EXERCISE OBJECTIVE >>
Please copy each line below that contains the string "lamp".

╔══

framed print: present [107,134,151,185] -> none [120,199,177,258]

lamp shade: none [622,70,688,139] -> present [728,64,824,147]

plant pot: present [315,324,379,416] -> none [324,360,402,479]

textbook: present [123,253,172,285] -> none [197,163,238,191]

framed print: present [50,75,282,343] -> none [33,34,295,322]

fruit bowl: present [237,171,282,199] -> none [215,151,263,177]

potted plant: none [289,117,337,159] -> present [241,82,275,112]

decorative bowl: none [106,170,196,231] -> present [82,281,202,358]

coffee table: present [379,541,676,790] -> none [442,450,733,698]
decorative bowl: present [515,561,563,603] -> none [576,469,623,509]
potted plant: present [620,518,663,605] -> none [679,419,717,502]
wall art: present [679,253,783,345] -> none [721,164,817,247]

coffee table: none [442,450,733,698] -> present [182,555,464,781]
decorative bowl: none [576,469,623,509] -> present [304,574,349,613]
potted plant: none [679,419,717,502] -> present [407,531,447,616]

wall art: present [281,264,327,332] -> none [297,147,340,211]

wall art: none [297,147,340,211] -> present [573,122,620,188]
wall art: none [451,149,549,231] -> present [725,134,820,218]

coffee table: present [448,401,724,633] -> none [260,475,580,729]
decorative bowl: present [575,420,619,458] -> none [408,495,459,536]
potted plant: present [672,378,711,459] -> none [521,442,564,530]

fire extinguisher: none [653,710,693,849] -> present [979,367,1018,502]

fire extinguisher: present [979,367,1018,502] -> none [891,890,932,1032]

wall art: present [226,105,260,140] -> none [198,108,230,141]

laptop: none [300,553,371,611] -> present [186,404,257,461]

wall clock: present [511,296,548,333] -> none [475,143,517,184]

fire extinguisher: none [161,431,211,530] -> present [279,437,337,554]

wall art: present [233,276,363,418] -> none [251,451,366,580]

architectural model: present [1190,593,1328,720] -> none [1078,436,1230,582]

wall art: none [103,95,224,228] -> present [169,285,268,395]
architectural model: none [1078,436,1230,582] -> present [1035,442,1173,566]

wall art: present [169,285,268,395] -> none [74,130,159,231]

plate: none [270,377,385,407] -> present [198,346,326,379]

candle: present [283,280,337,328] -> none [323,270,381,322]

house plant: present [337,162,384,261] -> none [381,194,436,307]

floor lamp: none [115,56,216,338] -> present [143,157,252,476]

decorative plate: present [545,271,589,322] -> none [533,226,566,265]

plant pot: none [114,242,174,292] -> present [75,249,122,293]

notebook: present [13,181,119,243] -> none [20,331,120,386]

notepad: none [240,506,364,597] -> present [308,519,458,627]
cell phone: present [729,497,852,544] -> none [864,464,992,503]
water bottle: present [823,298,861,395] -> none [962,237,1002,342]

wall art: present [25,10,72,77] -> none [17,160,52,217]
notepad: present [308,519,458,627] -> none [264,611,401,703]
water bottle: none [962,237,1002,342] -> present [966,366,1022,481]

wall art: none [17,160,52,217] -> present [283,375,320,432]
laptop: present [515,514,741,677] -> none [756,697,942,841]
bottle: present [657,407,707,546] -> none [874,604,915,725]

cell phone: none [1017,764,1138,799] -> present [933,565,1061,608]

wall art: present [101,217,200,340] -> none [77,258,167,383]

╚══

EXERCISE RESPONSE >>
lamp shade: none [622,70,688,139] -> present [728,64,824,147]
floor lamp: none [115,56,216,338] -> present [143,157,252,476]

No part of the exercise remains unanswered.